Prémio de arquitetura pública deu visibilidade a um espaço que serve um bairro de barracas: umas vezes como cozinha, outras para guardar roupa ou acolher reuniões

Lotes de terrenos com couves plantadas, ovelhas à solta, barracas com tetos em chapa de zinco e telhas presas por garrafões de cinco litros para o vento não as levar. É assim o bairro de barracas Terras da Costa, com origem nos anos 70, às portas da cidade da Costa da Caparica. Uma favela urbana de populações africanas e ciganas que estava esquecida até surgir, no seu coração, a cozinha comunitária concebida pelo arquiteto Tiago Saraiva, do ateliermob. O espaço foi criado em parceria com o coletivo Warehouse e contou com o financiamento da Fundação Calouste Gulbenkian e da Casa Vapor .

Toda construída em madeira, a cozinha comunitária foi premiada esta semana pela plataforma norte-americana ArchDaily na categoria Arquitetura Pública.

Tendo por guias o patriarca cigano Raúl Tavares, de 74 anos, presidente da associação de moradores, a antropóloga Ana Catarina, e Miranda, o faz-tudo da associação, o DN pôde constatar que quem manda na cozinha premiada e nas utilidades é mesmo a comunidade. “Neste momento está a servir de armazém para guardar 40 a 50 sacos de roupas que foram doadas para quem precisa”, explica Raúl Marques, justificando assim a impossibilidade de abrir as portas para a mostrar.

Com o pátio em frente aberto, mesas e bancos de madeira, janelas viradas para as couves, o espaço da cozinha comunitária, aberta em 2014, tem sido o centro social do bairro . “Temos feito aqui festas de aniversário e outros eventos, grelhados no Verão”, conta Miranda, português de 38 anos filho de cabo-verdianos da ilha de São Vicente. “Quando há uma festa para todos, toda a gente come”, diz o antigo feirante Raúl Marques, que morava na parte de baixo do bairro e raramente vinha à parte de cima. “Aqui não se distingue pretos, ciganos ou brancos, todos se dão.”

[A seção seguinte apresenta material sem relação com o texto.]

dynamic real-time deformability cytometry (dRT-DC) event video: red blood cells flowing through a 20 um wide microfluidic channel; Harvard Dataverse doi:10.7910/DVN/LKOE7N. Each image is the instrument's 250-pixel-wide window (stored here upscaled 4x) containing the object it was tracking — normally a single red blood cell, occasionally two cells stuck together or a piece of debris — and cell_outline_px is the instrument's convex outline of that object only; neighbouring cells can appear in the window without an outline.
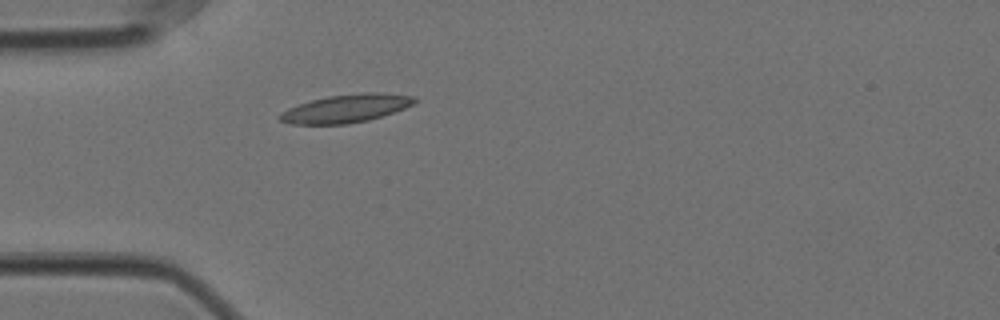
{"species": "Egyptian fruit bat (a non-hibernating species)", "species_latin": "Rousettus aegyptiacus", "temperature_condition": "cold", "stored_images_in_passage": 5, "camera_frame_rate_fps": 3000, "um_per_image_px": 0.085, "animal": {"sex": "female"}, "frame": {"image": 1, "passage_image": 1, "time_ms": 0.0, "image_size_px": [1000, 320], "cell_outline_px": [[416, 100], [412, 104], [404, 108], [368, 120], [348, 124], [292, 124], [280, 120], [276, 116], [280, 112], [288, 108], [312, 100], [328, 96], [368, 92], [384, 92], [412, 96]], "centroid_in_image_um": [29.37, 9.22], "position_along_channel_um": 55.6, "area_um2": 21.85}}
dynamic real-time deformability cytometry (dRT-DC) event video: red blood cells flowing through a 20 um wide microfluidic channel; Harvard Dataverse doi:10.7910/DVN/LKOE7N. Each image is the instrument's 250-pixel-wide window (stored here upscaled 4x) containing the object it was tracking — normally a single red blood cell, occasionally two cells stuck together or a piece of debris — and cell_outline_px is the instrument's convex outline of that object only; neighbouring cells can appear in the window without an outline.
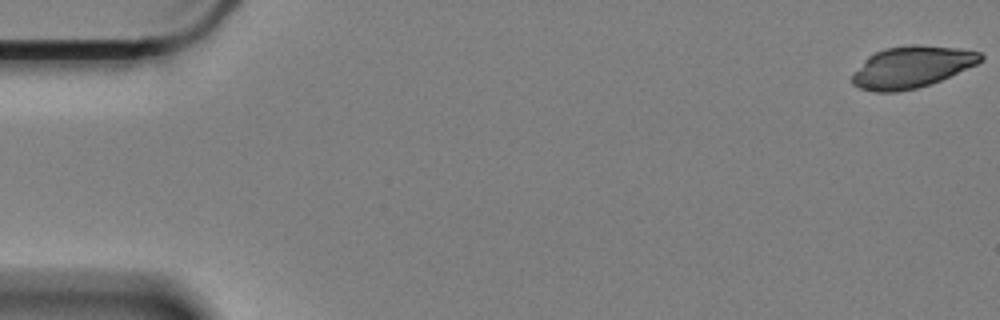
{"species": "Egyptian fruit bat (a non-hibernating species)", "species_latin": "Rousettus aegyptiacus", "temperature_condition": "cold", "stored_images_in_passage": 14, "camera_frame_rate_fps": 3000, "um_per_image_px": 0.085, "animal": {"sex": "female"}, "frame": {"image": 1, "passage_image": 1, "time_ms": 0.0, "image_size_px": [1000, 320], "cell_outline_px": [[984, 60], [976, 64], [940, 80], [916, 88], [896, 92], [876, 92], [860, 88], [852, 84], [852, 76], [864, 60], [868, 56], [884, 48], [908, 44], [920, 44], [956, 48], [980, 52], [984, 56]], "centroid_in_image_um": [77.49, 5.68], "position_along_channel_um": 7.5, "area_um2": 30.98}}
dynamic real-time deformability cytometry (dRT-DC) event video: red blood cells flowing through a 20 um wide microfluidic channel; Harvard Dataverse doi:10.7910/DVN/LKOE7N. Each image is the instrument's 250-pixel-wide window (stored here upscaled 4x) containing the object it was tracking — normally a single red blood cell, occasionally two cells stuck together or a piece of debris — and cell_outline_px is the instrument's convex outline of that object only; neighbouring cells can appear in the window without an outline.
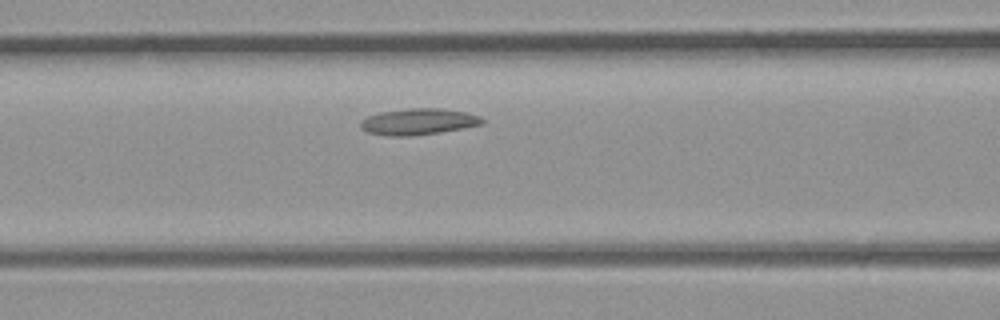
{"species": "common noctule bat (a hibernating species)", "species_latin": "Nyctalus noctula", "temperature_condition": "room temperature", "stored_images_in_passage": 4, "segment_of_instrument_passage": [1, 2], "camera_frame_rate_fps": 3000, "um_per_image_px": 0.085, "animal": {"sex": "male", "body_mass_g": 23.1, "forearm_length_mm": 52.7}, "frame": {"image": 1, "passage_image": 3, "time_ms": 0.667, "image_size_px": [1000, 320], "cell_outline_px": [[488, 120], [484, 124], [440, 132], [412, 136], [388, 136], [368, 132], [360, 128], [360, 120], [368, 116], [380, 112], [408, 108], [440, 108], [468, 112], [480, 116]], "centroid_in_image_um": [35.6, 10.33], "position_along_channel_um": 131.0, "area_um2": 18.9}}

Dezenas de moradores estão agora em processo de realojamento num bairro social do Monte da Caparica.

À falta de melhor armazém, a cozinha tem servido no Inverno para guardar os trapos que quem precisa pode levar.

O motor social da cozinha

Por causa da cozinha, a água canalizada chegou ao bairro. A visibilidade que o projeto trouxe impulsionou também a Câmara de Almada a avançar com o realojamento, por fases, dos 300 moradores de Terras da Costa. Até ao final do mês dezenas de famílias estão a ir para 37 casas no Monte da Caparica. Num futuro que a autarquia desejava próximo – mas que o patriarca Raúl Marques acredita estar ainda distante – será construído um bairro social para todos, a poucas centenas de metros do Terras da Costa, junto às Torres das Argolas, na cidade da Costa da Caparica.

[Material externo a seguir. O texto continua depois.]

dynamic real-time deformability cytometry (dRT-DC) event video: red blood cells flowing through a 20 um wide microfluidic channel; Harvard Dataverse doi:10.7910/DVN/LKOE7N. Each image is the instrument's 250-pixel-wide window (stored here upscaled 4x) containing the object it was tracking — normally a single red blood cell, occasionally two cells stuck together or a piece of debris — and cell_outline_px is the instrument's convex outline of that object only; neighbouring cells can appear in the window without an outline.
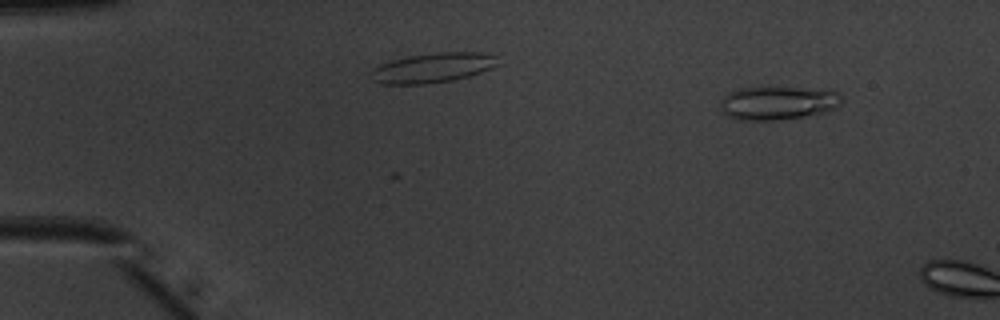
{"species": "common noctule bat (a hibernating species)", "species_latin": "Nyctalus noctula", "temperature_condition": "warm", "stored_images_in_passage": 38, "segment_of_instrument_passage": [1, 2], "camera_frame_rate_fps": 3000, "um_per_image_px": 0.085, "animal": {"sex": "male", "body_mass_g": 20.1, "forearm_length_mm": 53.5}, "frame": {"image": 1, "passage_image": 4, "time_ms": 1.0, "image_size_px": [1000, 320], "cell_outline_px": [[844, 100], [836, 108], [828, 112], [780, 120], [736, 120], [728, 116], [724, 112], [720, 104], [724, 96], [728, 92], [736, 88], [800, 88], [840, 92], [844, 96]], "centroid_in_image_um": [66.16, 8.76], "position_along_channel_um": 18.8, "area_um2": 23.76}}
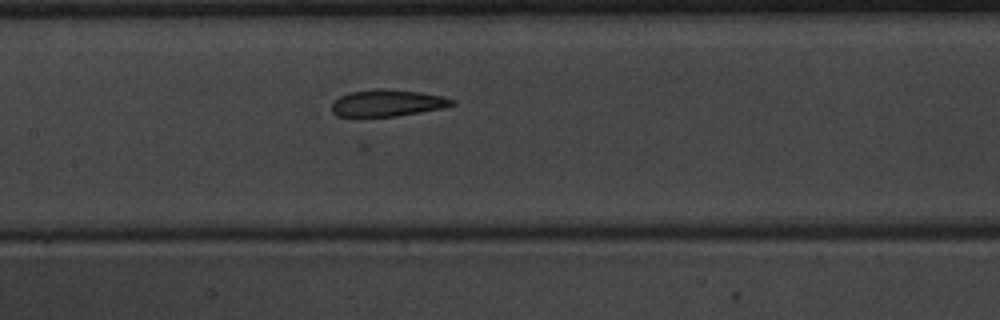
{"frame": {"image": 2, "passage_image": 15, "time_ms": 4.667, "image_size_px": [1000, 320], "cell_outline_px": [[456, 104], [444, 108], [396, 116], [360, 120], [356, 120], [336, 116], [332, 112], [332, 100], [348, 92], [376, 88], [384, 88], [420, 92], [440, 96], [456, 100]], "centroid_in_image_um": [32.81, 8.8], "position_along_channel_um": 174.6, "area_um2": 19.83}}
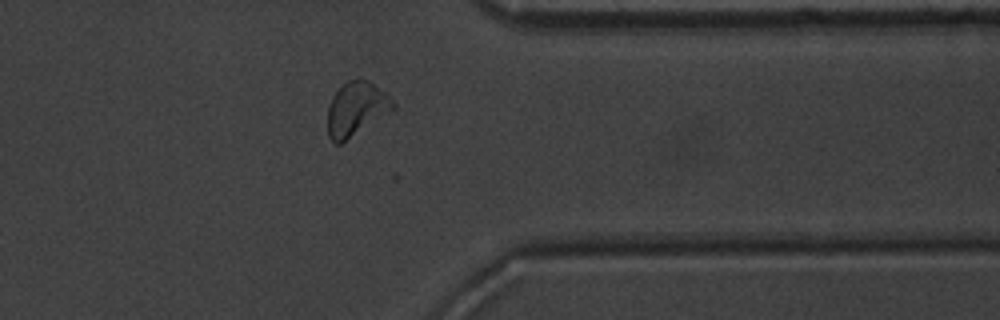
{"frame": {"image": 3, "passage_image": 31, "time_ms": 10.0, "image_size_px": [1000, 320], "cell_outline_px": [[396, 108], [340, 144], [336, 144], [328, 136], [328, 108], [332, 96], [348, 80], [360, 76], [368, 80], [384, 92], [396, 104]], "centroid_in_image_um": [30.28, 9.23], "position_along_channel_um": 381.1, "area_um2": 20.4}}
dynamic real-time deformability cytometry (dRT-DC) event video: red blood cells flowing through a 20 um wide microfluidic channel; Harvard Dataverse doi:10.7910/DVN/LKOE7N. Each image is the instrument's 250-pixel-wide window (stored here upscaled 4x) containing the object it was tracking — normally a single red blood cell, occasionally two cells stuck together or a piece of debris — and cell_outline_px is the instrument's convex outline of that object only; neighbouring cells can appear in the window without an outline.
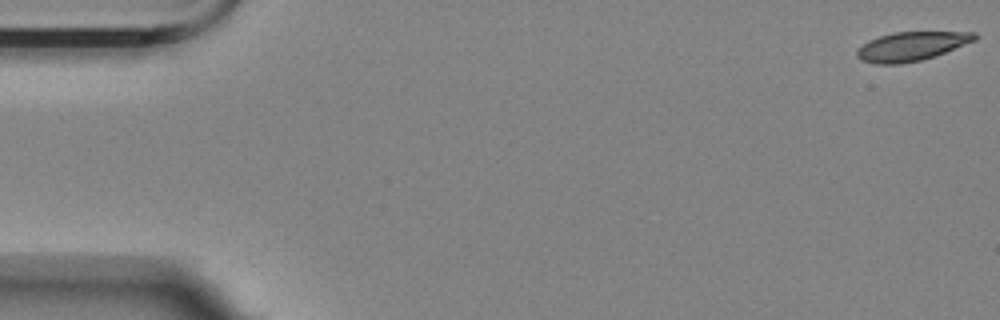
{"species": "Egyptian fruit bat (a non-hibernating species)", "species_latin": "Rousettus aegyptiacus", "temperature_condition": "room temperature", "stored_images_in_passage": 5, "camera_frame_rate_fps": 3000, "um_per_image_px": 0.085, "animal": {"sex": "female"}, "frame": {"image": 1, "passage_image": 1, "time_ms": 0.0, "image_size_px": [1000, 320], "cell_outline_px": [[976, 40], [936, 56], [920, 60], [900, 64], [876, 64], [860, 60], [856, 56], [856, 52], [868, 40], [892, 32], [976, 32]], "centroid_in_image_um": [77.46, 3.94], "position_along_channel_um": 7.5, "area_um2": 19.83}}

A cozinha comunitária não é um projeto estanque e já serviu a principal função, que era a de ser um motor social. “O projeto só estará terminado quando for desmantelado”, disse o arquiteto Tiago Saraiva ao DN, quando soube do prémio de arquitetura, na segunda-feira. “E o nosso desejo é que aquelas madeiras sejam reutilizadas em projetos com o mesmo cariz “, acrescentou. A antropóloga Ana Catarina vivia na Holanda quando o projeto começou e conheceu-o ainda na fase de construção, através do arquiteto Tiago Saraiva.

“Quando o projeto da cozinha acabou equacionou-se continuar o trabalho com outras áreas e é aí que entrei. Estou a ajudar a centrar o realojamento das pessoas no direito ao lugar, trabalhando para isso com a associação de moradores.”

Conta Ana Catarina que foi uma mulher africana do bairro, moradora ali há décadas, que sugeriu a o Tiago Saraiva que se fizesse uma cozinha para todos ali.

Na parte de baixo do bairro, onde muitos moradores já estão de bagagens aviadas para o Monte da Caparica, o patriarca Rául Marques convida-nos a entrar na casa abarracada para onde foi viver quando se casou com a mulher Lídia, o número 1 da Rua do Juncal. “Comprei uma cocheira aqui por 50 contos (250 euros) há 32 anos”. Nesse terreno fez a habitação onde a família foi crescendo até chegar aos seis filhos , 26 netos e oito bisnetos.

O bairro Terras das Costas está cheio de histórias assim. Alguns dos moradores já nasceram ali. Outros escolheram ali o seu lugar.